The first edition of “A Woman’s Right to Know Information Material” was created by a 2003 abortion informed consent law. Doctors and healthcare providers are required to provide the booklet to pregnant patients.

“We very carefully reviewed the booklet for accuracy and took to heart the feedback we received over the summer,” DSHS Chief Press Officer Carrie Williams said in an email. “Our focus was on making sure the booklet is helpful, user friendly and medically accurate, and we carefully studied the medical and scientific research available to us along the way. In the end, it's about making sure pregnant women have the information they need to make decisions that are right for them.”

Rep. Donna Howard, who also serves as vice chair of the Texas House Women’s Health Caucus, calls the booklet a “propaganda piece." From the supposed connection between abortion and breast cancer to assumptions of post-abortion psychological trauma and listing non-medical providers as abortion resources, information contained in the booklet has caused medical professionals to have significant concerns about its accuracy and objectivity.
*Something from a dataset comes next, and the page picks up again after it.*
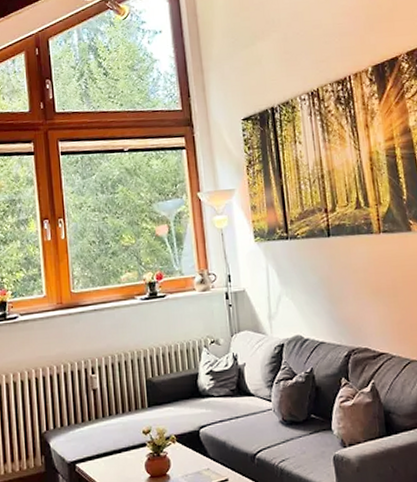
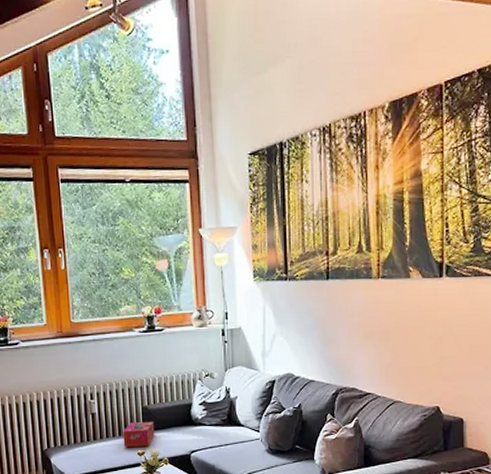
tissue box: none [126,395,161,425] -> present [123,421,155,447]

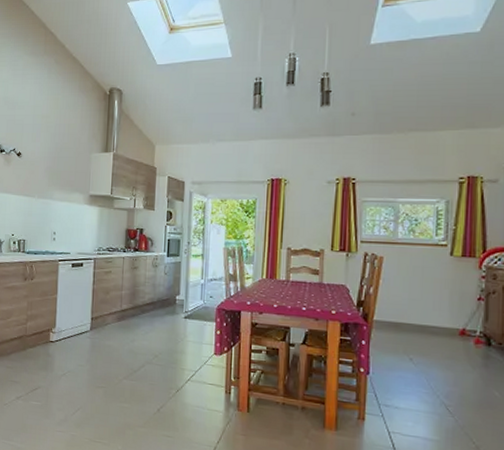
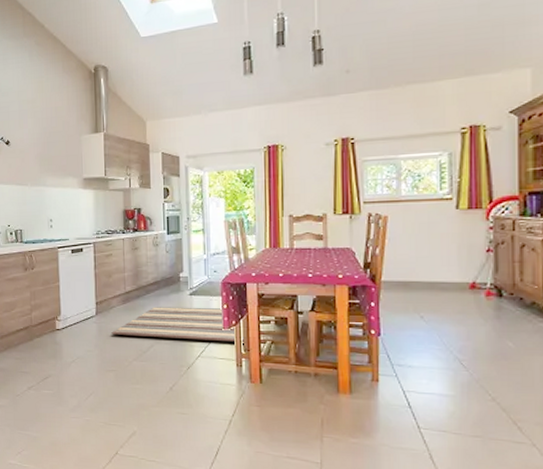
rug: none [104,327,256,371] -> present [111,307,264,343]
After the revised version was released in December, anti-abortion advocacy organization Texas Right to Life posted online that several of their requested changes had been included in the updated booklet and thanked DSHS for “resisting the ideologically motivated demands of the pro-abortion lobby.”

Williams says DSHS reviewed information from the American Congress of Obstetricians and Gynecologists, Royal College of Obstetricians and Gynecologists and other governmental health and medical resources while developing the booklet.